Les canaux procurent un gain encore plus considérable, parce qu’il en résulte une économie encore plus forte[4].

Quant aux édifices publics sans utilité, comme les palais fastueux, les

  1. Liv. I, chap. 9.
  2. Liv. II, chap. 2.
  3. C’est à tort qu’on dirait que si la route n’existait pas, les frais de transport ne seraient pas si énormes qu’on le prétend ici, parce que la plupart de ces transports n’auraient pas lieu, et qu’on se passerait de la chose transportée. Ce n’est pas être riche que de se passer des choses parce qu’on n’en peut pas faire la dépense. Chaque consommateur est infiniment pauvre relativement à un produit qui revient trop cher pour pouvoir être consommé ; et sa richesse croît, par rapport à ce produit, à mesure que la valeur du produit diminue.

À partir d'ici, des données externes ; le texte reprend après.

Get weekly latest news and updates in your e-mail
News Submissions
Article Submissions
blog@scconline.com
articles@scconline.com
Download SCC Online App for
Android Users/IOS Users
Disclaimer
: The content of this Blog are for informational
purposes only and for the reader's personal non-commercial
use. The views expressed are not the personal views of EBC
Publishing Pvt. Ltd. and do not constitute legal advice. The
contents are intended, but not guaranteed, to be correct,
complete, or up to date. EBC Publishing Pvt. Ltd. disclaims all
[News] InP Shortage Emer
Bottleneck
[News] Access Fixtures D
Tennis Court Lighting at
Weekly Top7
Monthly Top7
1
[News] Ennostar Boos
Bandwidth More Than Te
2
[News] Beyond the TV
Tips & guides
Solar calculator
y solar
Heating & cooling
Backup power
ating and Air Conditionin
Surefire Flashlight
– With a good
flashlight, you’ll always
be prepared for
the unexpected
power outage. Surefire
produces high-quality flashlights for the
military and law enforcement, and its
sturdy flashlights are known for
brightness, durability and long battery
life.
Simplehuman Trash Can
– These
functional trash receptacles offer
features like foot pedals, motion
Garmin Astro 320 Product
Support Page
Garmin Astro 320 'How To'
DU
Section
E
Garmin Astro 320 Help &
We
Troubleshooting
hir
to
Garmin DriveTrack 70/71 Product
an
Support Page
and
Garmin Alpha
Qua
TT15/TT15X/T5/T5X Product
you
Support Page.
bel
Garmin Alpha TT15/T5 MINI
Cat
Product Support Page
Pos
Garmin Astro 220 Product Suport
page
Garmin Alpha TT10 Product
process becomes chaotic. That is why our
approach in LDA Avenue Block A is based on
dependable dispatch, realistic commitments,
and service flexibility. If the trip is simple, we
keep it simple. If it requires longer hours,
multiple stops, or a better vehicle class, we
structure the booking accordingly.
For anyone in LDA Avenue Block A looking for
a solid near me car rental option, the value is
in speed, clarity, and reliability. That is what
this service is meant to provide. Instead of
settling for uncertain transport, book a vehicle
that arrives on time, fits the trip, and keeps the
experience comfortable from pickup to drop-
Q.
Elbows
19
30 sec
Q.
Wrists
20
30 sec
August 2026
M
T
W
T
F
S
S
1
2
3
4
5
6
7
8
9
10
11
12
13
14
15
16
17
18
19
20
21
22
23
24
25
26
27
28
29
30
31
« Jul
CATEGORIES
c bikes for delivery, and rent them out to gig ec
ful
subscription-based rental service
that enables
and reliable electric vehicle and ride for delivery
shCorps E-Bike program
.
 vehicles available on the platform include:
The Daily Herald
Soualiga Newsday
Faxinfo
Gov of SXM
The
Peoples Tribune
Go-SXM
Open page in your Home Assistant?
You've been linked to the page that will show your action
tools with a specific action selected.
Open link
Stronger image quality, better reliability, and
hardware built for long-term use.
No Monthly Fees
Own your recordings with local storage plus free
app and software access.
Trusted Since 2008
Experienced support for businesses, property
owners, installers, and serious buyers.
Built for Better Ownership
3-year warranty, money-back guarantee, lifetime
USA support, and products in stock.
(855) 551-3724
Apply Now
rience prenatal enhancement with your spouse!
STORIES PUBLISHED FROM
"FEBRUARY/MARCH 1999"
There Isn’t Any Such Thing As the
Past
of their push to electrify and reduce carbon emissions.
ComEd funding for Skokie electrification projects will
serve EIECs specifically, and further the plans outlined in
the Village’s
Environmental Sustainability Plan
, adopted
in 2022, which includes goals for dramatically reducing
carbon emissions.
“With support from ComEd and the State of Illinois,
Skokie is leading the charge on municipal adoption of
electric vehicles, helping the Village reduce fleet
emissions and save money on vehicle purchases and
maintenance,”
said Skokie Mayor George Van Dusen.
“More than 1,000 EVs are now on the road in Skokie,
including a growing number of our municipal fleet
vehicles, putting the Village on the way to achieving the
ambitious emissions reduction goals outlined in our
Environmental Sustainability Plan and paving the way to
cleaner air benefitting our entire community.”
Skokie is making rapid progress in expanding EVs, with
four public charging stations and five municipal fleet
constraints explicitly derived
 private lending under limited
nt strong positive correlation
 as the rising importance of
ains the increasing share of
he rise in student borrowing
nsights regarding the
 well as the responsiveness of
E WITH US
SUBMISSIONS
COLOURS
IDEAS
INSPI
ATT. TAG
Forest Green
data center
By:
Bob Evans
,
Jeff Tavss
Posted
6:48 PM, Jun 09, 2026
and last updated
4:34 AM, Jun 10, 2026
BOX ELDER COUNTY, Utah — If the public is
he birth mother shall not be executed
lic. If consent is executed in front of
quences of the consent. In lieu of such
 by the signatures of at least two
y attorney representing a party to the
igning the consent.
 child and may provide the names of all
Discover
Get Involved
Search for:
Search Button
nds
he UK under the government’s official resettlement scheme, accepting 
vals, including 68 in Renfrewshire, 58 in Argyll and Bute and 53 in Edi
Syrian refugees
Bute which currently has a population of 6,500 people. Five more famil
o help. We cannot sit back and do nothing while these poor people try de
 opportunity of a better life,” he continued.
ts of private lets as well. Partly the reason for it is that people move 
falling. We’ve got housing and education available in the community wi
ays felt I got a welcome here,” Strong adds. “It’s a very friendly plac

  4. À défaut de canaux, il est probable qu’avec le temps on établira des chemins de fer pour communiquer d’une ville à l’autre. Quelque dispendieux qu’en fût le premier établissement, il est probable que l’économie qui en résulterait dans le transport paierait au-delà de l’intérêt des premières avances. Les chemins de fer, indépendamment de la facilité qu’ils offrent au roulage, ont l’avantage de ne point cahoter les voyageurs et les marchandises. Ces vastes entreprises se font dans les pays où de grands capitaux permettent de se livrer à des avances considérables, et où l’administration inspire assez de confiance pour que les entrepreneurs ne redoutent pas d’en perdre le fruit. Les progrès qui auront lieu dans l’art de traiter le fer, en diminuant les frais de production de ce métal, favoriseront l’établissement de chemins de fer et de beaucoup d’autres entreprises.